The FTC recently fined one company $8 million because they led customers to believe they would be getting two products for $19.95 but actually ended up paying $35.85 when processing and handling fees were added. Other tricks include putting people on subscription and payment plans that make the product seem cheaper than it really is. Somehow it’s easier to swallow four easy payments of $39.95 than to shell out $160 for something you don’t need in the first place.

The main point of the article is that consumers need to beware of false advertising. 2 Peter 2:1-3 warns Christ followers to beware of false teachers. Let’s stand and read together: “But there were also false prophets among the people, even as there will be false teachers among you, who will secretly bring in destructive heresies, even denying the Lord who bought them, and bring on themselves swift destruction. And many will follow their destructive ways, because of whom the way of truth will be blasphemed. By covetousness they will exploit you with deceptive words; for a long time their judgment has not been idle, and their destruction does not slumber.”

I find it fascinating these verses don’t contain a single command. Rather, we are called to be cautious and careful because misinformation and outright error is all around us, and even among us. Here’s the sermon in a nutshell: We must beware of false beliefs, faulty behavior and fake benefits.

I came across a statement from John MacArthur which helped me catch the gravity of this passage: “Nothing is more wicked than for someone to claim to speak for God to the salvation of souls when in reality he speaks for Satan and the damnation of souls.”

1. Beware of false beliefs. Look at verse 1: “But there were also false prophets among the people…” The word “but” shows a contrast between true prophets and false prophets. And the phrase “among the people” is a reference to Israel and all the lies that were propagated by false prophets. Jeremiah 23:16: “This is what the LORD Almighty says: ‘Do not listen to what the prophets are prophesying to you; they fill you with false hopes. They speak visions from their own minds, not from the mouth of the LORD.’” Isaiah 30:9-10 tells us that God’s people often didn’t want to hear what was true but rather what made them feel good: “Do not prophesy to us right things; speak to us smooth things…”

Just as there were false prophets in the past, there “will be false teachers among you.” The word “among” means that they are within us. The fourth verse in Jude is quite descriptive: “For certain men have crept in unnoticed, who long ago were marked out for this condemnation, ungodly men, who turn the grace of our God into lewdness and deny the only Lord God and our Lord Jesus Christ.”

The Apostle Paul gave a similar warning in Acts 20:29-30: “…savage wolves will come in among you, not sparing the flock. Also from among yourselves men will rise up, speaking perverse things, to draw away the disciples after themselves…”

I spent some time the last couple weeks watching various preachers on TV and also read various resources they have written. In an effort to help us become more discerning when we come across doctrinal dissonance, I’ll be sharing some actual quotes. I want to be quick to say that not all TV preachers are fomenting falsehood.

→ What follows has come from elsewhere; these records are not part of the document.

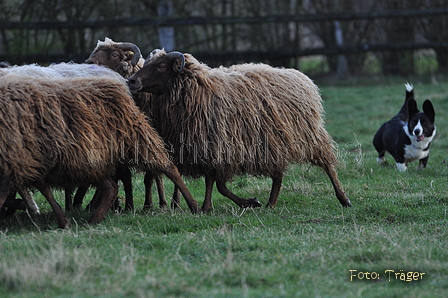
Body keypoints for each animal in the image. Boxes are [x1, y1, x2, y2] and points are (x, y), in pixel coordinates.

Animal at [0, 72, 198, 228]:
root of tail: (116, 84)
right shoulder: (26, 160)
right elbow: (38, 187)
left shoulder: (17, 160)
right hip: (88, 159)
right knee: (111, 187)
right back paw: (92, 218)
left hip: (136, 138)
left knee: (169, 167)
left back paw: (194, 205)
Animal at [128, 49, 352, 212]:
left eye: (161, 66)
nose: (132, 81)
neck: (199, 90)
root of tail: (301, 77)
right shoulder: (206, 147)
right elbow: (217, 183)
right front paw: (239, 203)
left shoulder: (218, 144)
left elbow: (216, 183)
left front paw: (216, 206)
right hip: (274, 141)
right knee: (278, 176)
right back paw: (271, 203)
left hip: (307, 133)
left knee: (327, 165)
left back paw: (343, 198)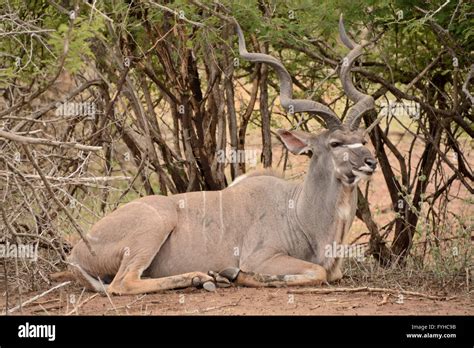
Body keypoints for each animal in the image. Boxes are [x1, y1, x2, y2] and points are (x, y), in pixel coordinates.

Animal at [65, 16, 378, 294]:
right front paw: (239, 275)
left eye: (362, 139)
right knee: (122, 283)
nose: (370, 161)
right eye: (335, 143)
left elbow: (329, 273)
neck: (297, 211)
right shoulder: (261, 257)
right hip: (153, 227)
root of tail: (78, 253)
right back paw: (203, 277)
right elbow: (318, 272)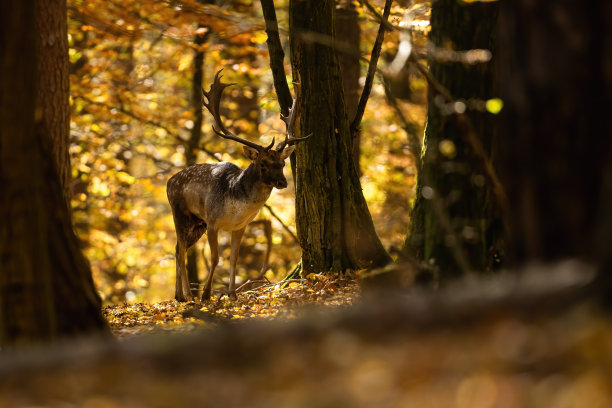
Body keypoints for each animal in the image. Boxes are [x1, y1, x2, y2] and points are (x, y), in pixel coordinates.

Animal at [165, 68, 308, 302]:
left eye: (282, 163)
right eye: (262, 163)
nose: (282, 182)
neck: (237, 207)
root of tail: (169, 182)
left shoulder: (240, 227)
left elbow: (234, 258)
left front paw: (232, 294)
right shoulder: (213, 221)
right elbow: (216, 258)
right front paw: (206, 294)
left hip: (197, 223)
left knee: (178, 249)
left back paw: (179, 295)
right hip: (180, 213)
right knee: (181, 249)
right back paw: (189, 296)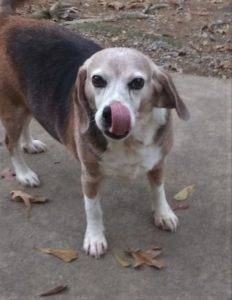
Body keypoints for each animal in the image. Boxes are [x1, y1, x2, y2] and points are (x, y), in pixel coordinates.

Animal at [0, 0, 189, 258]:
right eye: (97, 80)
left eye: (137, 83)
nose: (110, 114)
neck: (128, 141)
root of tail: (9, 19)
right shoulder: (89, 176)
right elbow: (94, 209)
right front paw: (95, 238)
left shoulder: (158, 162)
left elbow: (158, 190)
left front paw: (163, 213)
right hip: (13, 107)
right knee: (10, 143)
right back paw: (24, 173)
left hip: (27, 101)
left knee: (26, 126)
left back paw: (29, 143)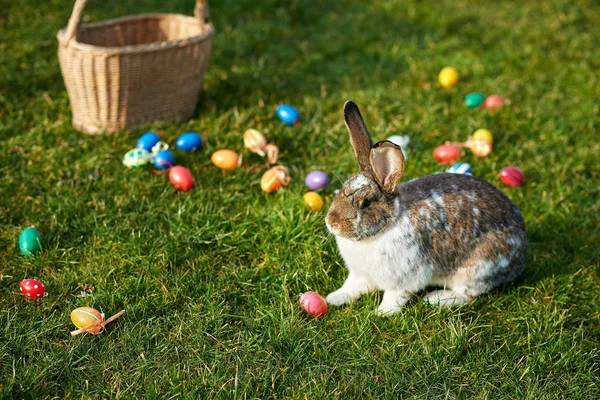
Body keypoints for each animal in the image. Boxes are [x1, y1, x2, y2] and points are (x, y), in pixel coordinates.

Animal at [326, 101, 528, 316]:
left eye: (366, 203)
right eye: (342, 189)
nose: (331, 223)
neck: (387, 226)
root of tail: (521, 253)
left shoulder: (404, 279)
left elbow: (394, 297)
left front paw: (382, 313)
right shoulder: (359, 275)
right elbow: (352, 287)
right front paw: (334, 298)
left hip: (476, 269)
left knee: (467, 294)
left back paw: (435, 299)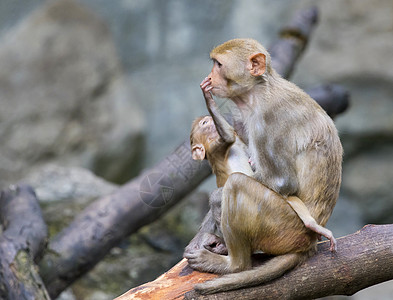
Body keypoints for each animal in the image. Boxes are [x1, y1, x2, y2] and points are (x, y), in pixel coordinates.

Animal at [188, 76, 336, 250]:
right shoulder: (215, 147)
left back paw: (312, 225)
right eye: (204, 124)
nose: (210, 119)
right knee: (220, 198)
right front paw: (209, 99)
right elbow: (228, 138)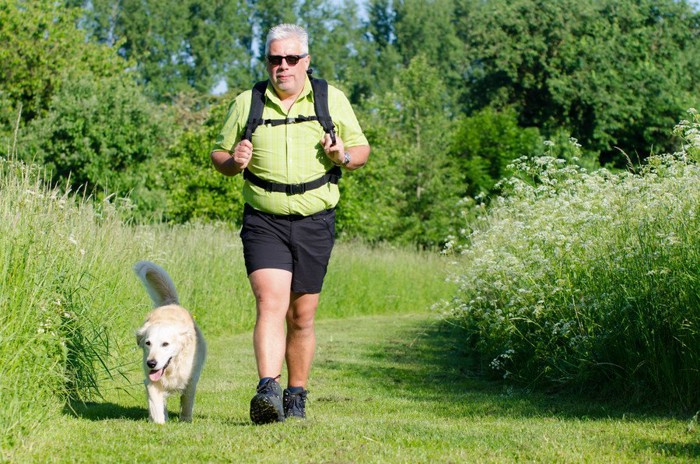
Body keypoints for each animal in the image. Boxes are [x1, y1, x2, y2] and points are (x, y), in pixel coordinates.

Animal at [133, 260, 206, 424]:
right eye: (148, 343)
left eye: (165, 344)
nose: (151, 363)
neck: (172, 367)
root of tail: (171, 303)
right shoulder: (151, 382)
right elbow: (156, 404)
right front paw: (159, 422)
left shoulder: (191, 380)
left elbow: (187, 402)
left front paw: (186, 420)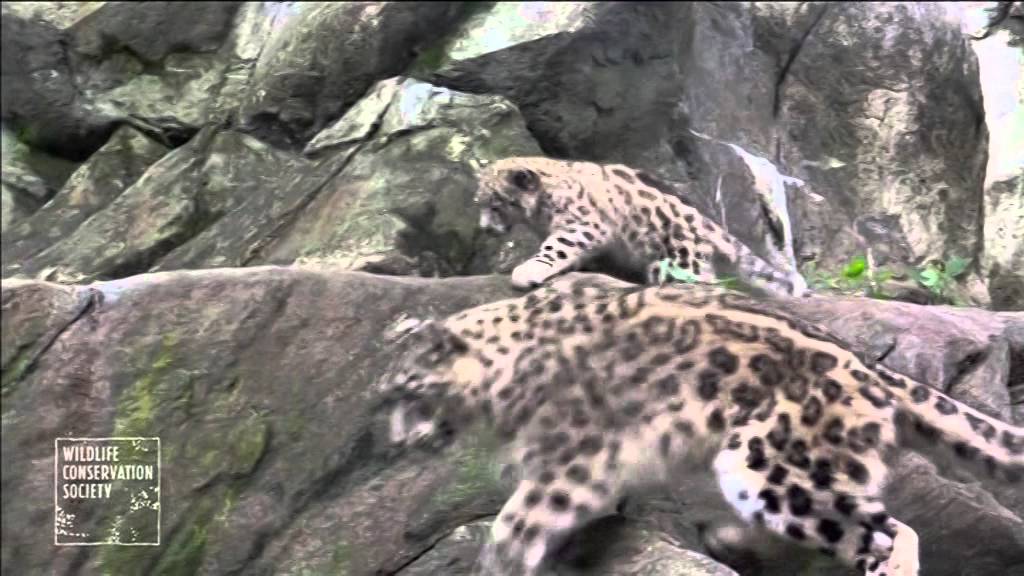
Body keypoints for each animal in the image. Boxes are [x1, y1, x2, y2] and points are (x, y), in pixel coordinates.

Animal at [380, 275, 1023, 576]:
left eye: (408, 392)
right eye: (385, 396)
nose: (398, 438)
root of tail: (871, 368)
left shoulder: (572, 460)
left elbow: (518, 522)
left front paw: (499, 563)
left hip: (770, 464)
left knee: (891, 531)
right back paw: (727, 539)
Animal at [474, 156, 808, 298]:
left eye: (495, 203)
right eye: (480, 202)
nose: (485, 229)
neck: (539, 218)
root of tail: (712, 227)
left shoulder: (581, 224)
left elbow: (556, 248)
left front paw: (528, 270)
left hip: (678, 262)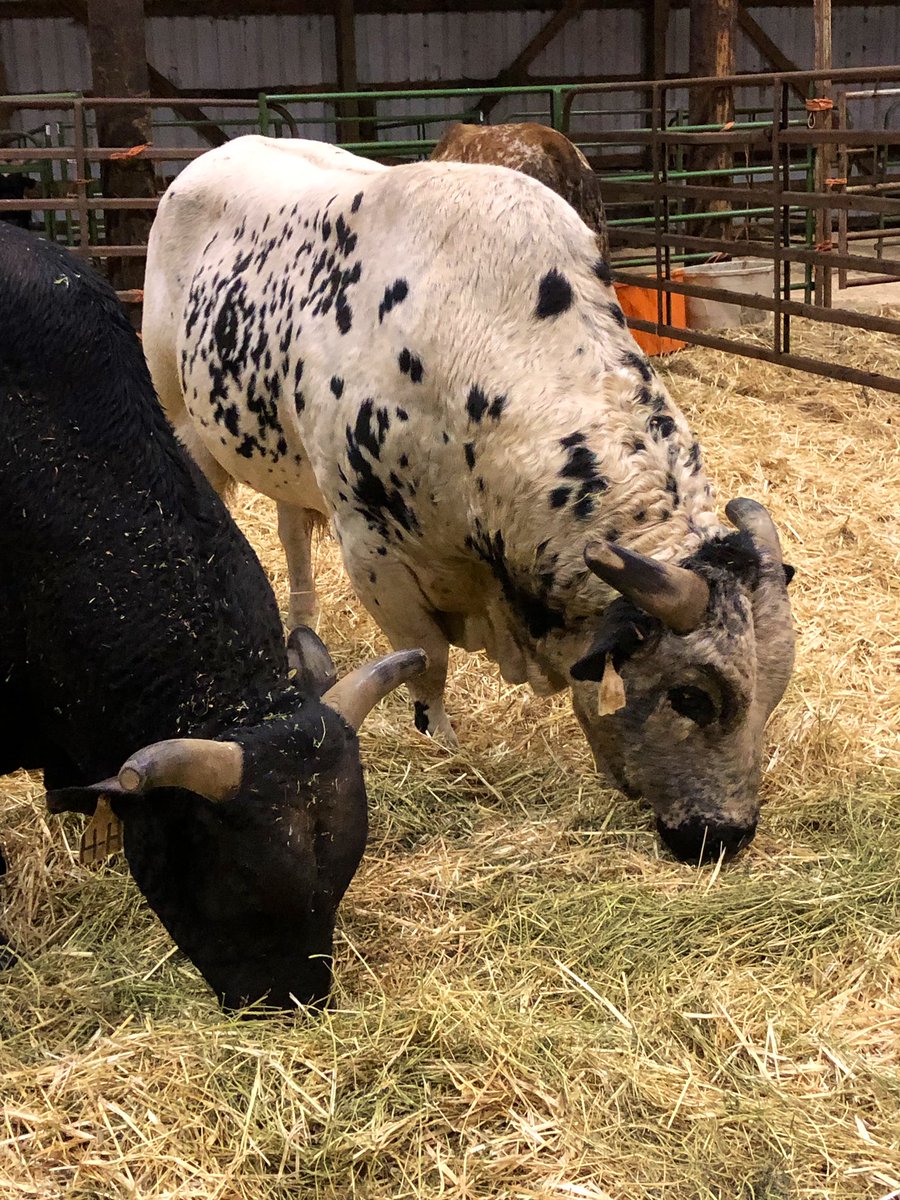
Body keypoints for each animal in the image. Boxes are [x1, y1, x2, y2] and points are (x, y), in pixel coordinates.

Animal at [142, 136, 796, 865]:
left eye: (774, 694)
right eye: (689, 696)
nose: (727, 835)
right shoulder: (372, 552)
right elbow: (428, 662)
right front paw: (440, 742)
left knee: (291, 534)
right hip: (185, 424)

There are a few, like Charles Stanley, that are outstanding.

Here’s an example of a very frightening statement made by a popular preacher and well-known author: “The Bible can’t even find any way to explain this…that is why you have got to get it by revelation. There are no words to explain what I am telling you. I have got to just trust God that he is putting it into your spirit like he put it into mine.”

False teachers, like this one, “secretly bring in destructive heresies,” meaning that they “smuggle in by the side of” in order to lead others away. Their error is not always readily apparent. The word “heresies” refers to that which is chosen or selected, reminding us that false teachers often speak some truth with dangerous doctrine selectively sprinkled in. They may use the same words we use but give different meaning to them. This is not a small thing as the word “destructive” refers to damnation.